The scope and application of the principle of universal jurisdiction
United Nations, General Assembly, 65th session, Sixth Committee, item 86, statement by the ICRC, New York, 15 October 2010
The ICRC welcomes the interest of the Sixth Committee and the Secretary-General in the scope and application of the principle of universal jurisdiction.
This subject is highly relevant for the effective enforcement of international humanitarian law. Thus the ICRC takes a keen interest in this subject. Today, we would like to briefly recall with Member States the principles governing the exercise of jurisdiction over serious violations of humanitarian law (i.e. war crimes).
For more than 60 years, the Geneva Conventions of 1949 have required States to establish and to exercise universal jurisdiction over the grave breaches defined in these Conventions. Indeed, the Geneva Conventions provide that High Contracting Parties are under an obligation to search for suspected offenders, regardless of their nationality and of the place of the offence, and either to bring them before their own courts or hand them over to another High Contracting Party for trial.
This rule was established in 1949, in the aftermath of the Second World War, when States together sought to ensure that persons who commit grave breaches of the Geneva Conventions should not find a safe haven anywhere. That consensus is even wider today as the Geneva Conventions are universally ratified. With that ratification comes the obligation to establish and to exercise universal jurisdiction over grave breaches. This applies to all states. For States party to Additional Protocol I, the same obligations extend to the grave breaches defined in that Protocol.

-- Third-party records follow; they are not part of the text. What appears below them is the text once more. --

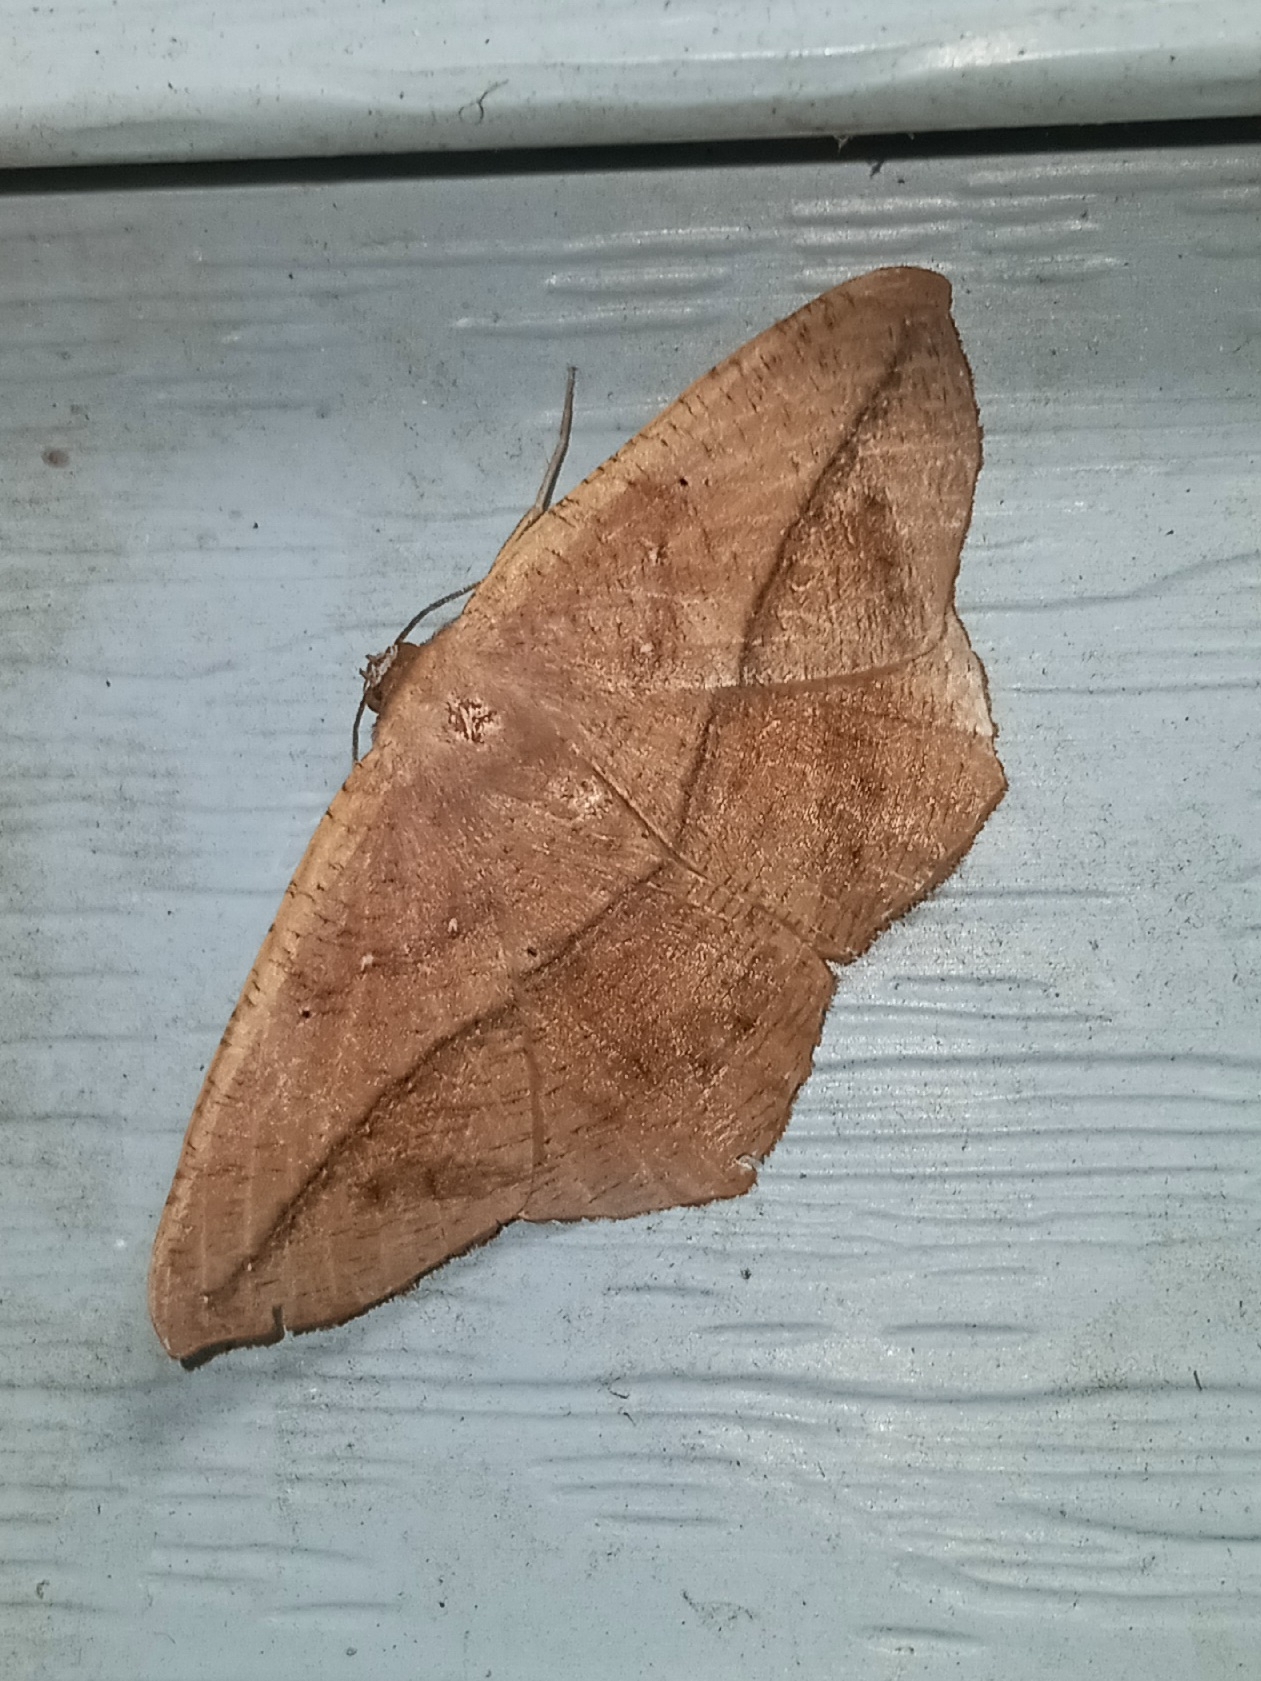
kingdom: Animalia
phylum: Arthropoda
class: Insecta
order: Lepidoptera
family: Geometridae
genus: Prochoerodes
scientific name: Prochoerodes lineola
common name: Large maple spanworm
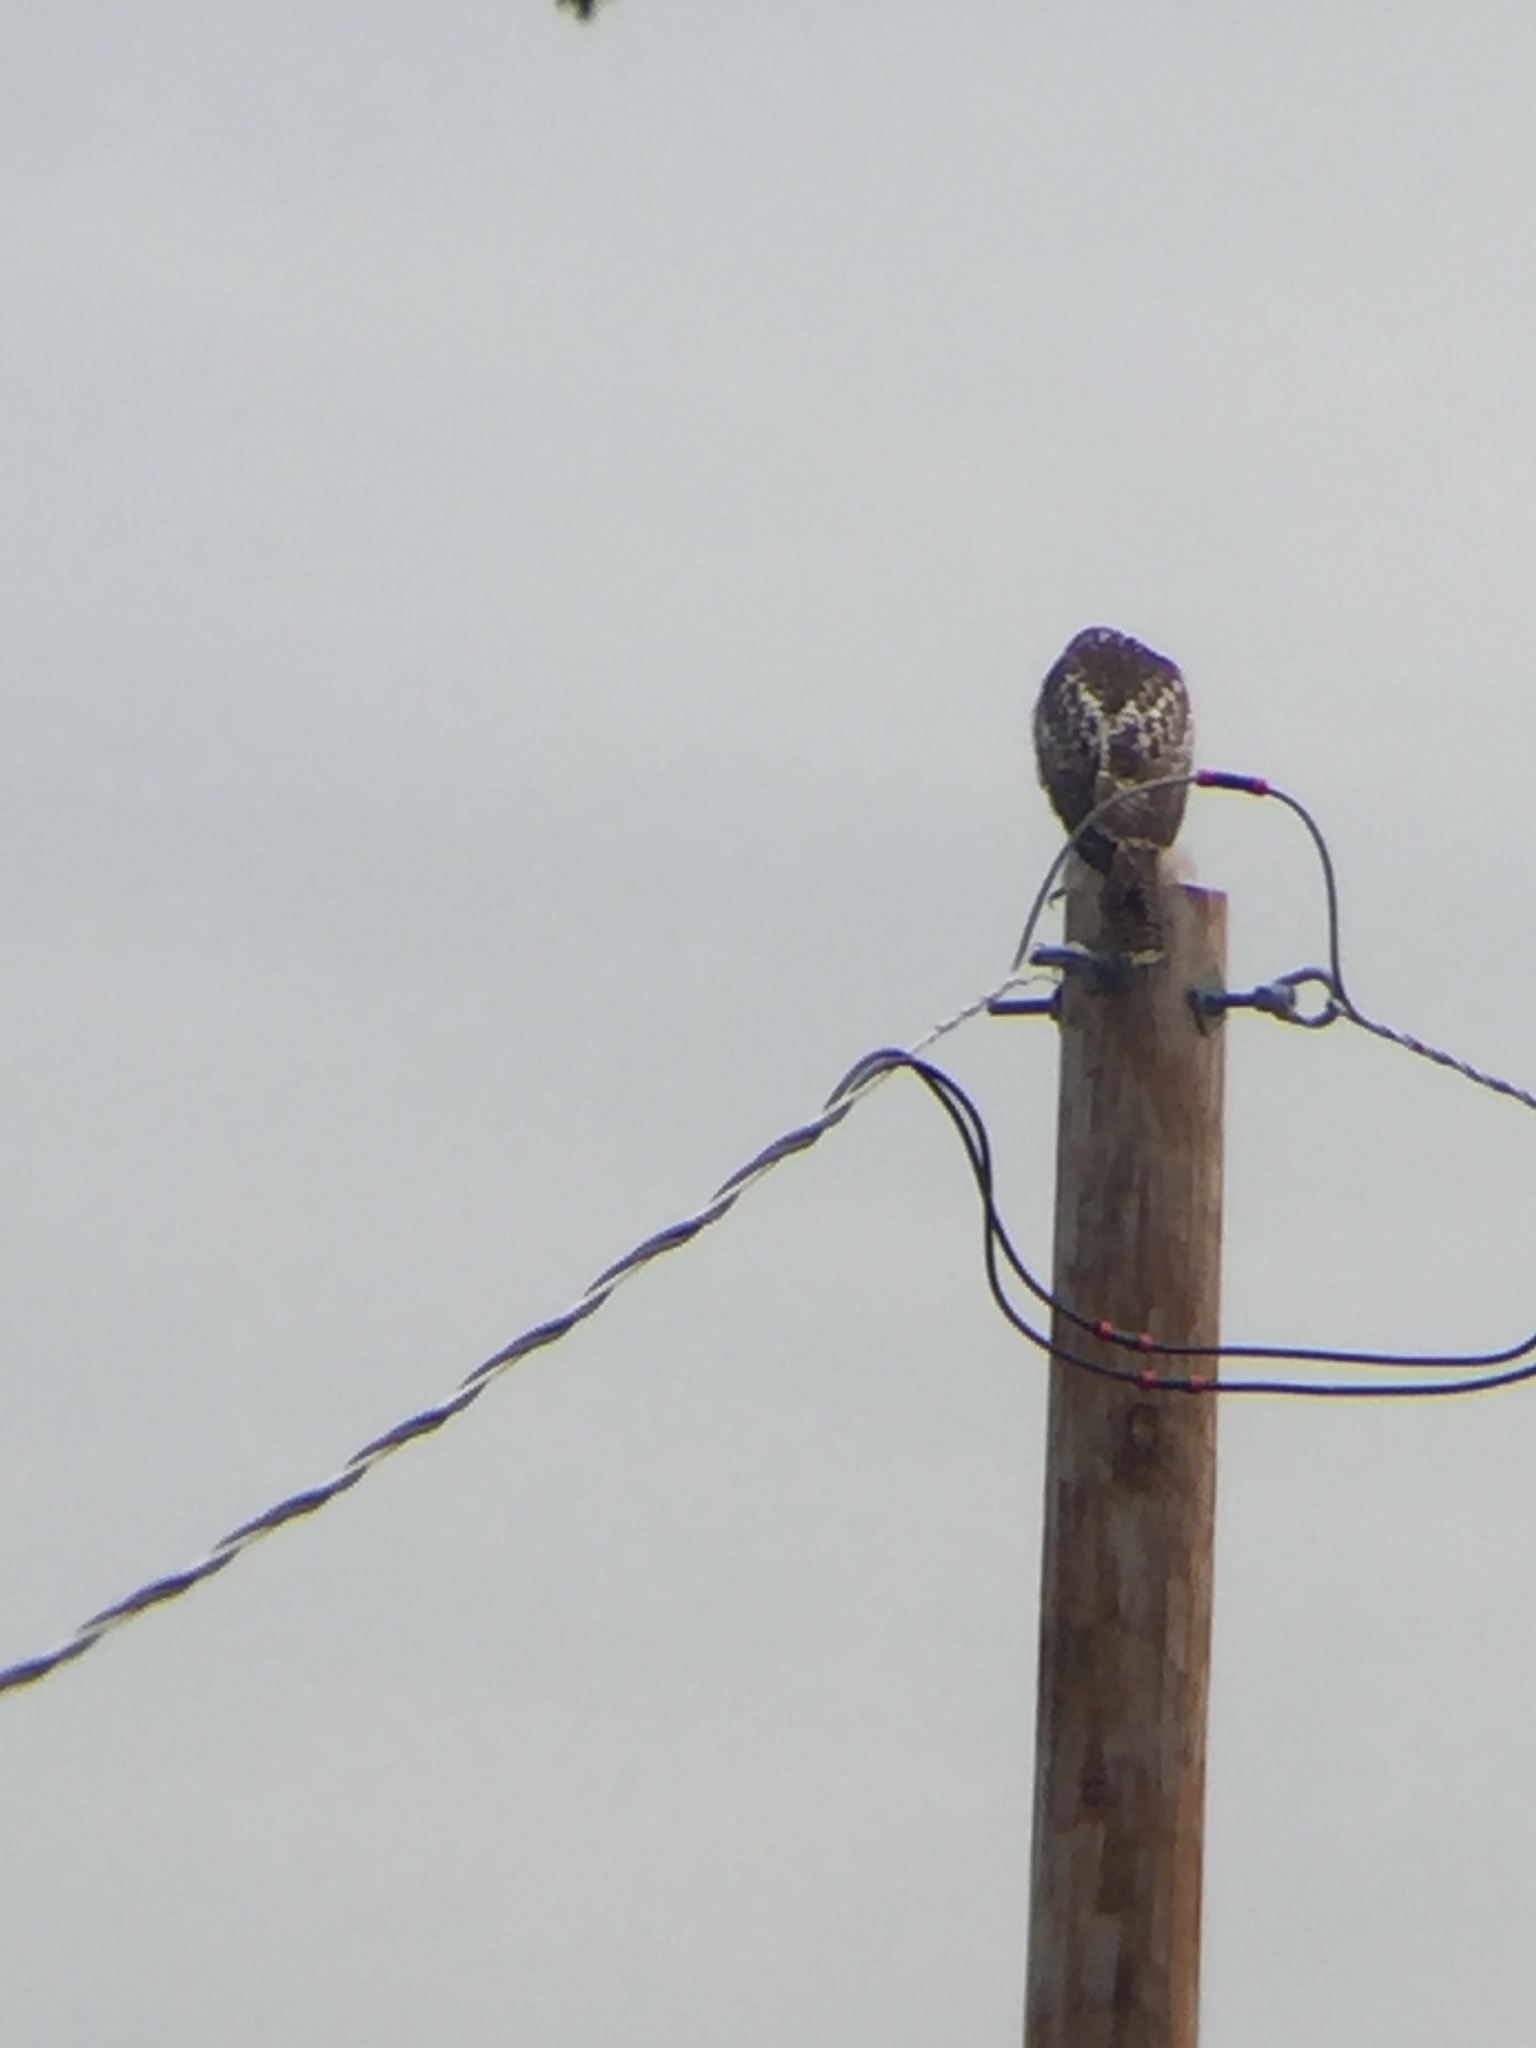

The ICRC is encouraged that numerous States have given effect to their obligations in their national legislation. These laws have not remained only theoretical. A number of suspects have been prosecuted in national courts in several States for grave breaches on the basis of universal jurisdiction. But all States are under the obligation to faithfully implement the Geneva Conventions and to establish universal jurisdiction over grave breaches in their own legal order. Regrettably, this is still not the case today.
Furthermore, State practice has confirmed the customary principle that States may also establish universal jurisdiction over other war crimes, war crimes that are additional to the grave breaches of the Geneva Conventions and Additional Protocol I. This includes for example other war crimes recognized in the ICC Statute and those existing under customary law.
Of course, universal jurisdiction is not the only avenue for fighting impunity. In fact, the traditional or classic bases of criminal jurisdiction – personal and territorial jurisdiction – should and will likely remain the main tools for doing so. On this basis, States must investigate war crimes allegedly committed by their nationals or by members of their armed forces, or committed on their territory, and, where appropriate, prosecute the suspects. Universal jurisdiction exists only as a measure of last resort, to make sure that ultimately no one can escape justice.
The effective protection of war victims requires the effective implementation of humanitarian law. And the effective implementation of humanitarian law requires both preventive and enforcement measures. The enforcement of humanitarian law and the fight against impunity must be further advanced through the adoption of appropriate national legislation to permit prosecution of perpetrators of grave breaches and other war crimes, with the proper jurisdictional framework.
The ICRC thus takes this opportunity to call upon all States to ensure that they have the proper national legal framework in place. This will allow them to play their role, if and when required, to enforce humanitarian law and to contribute to the protection of war victims worldwide. The concept of universal jurisdiction is part and parcel of this legal framework. It is a concept that is firmly rooted in humanitarian law. It remains critical to close the impunity gap for war crimes, including grave breaches of the Geneva Conventions.
The ICRC will continue to follow with interest the discussion on this topic in the Sixth Committee. We stand ready to contribute to future discussions, as well as to the future reports of the Secretary-General on the matter. As always, here at the UN the ICRC is available to discuss these matters further with States or groups of States.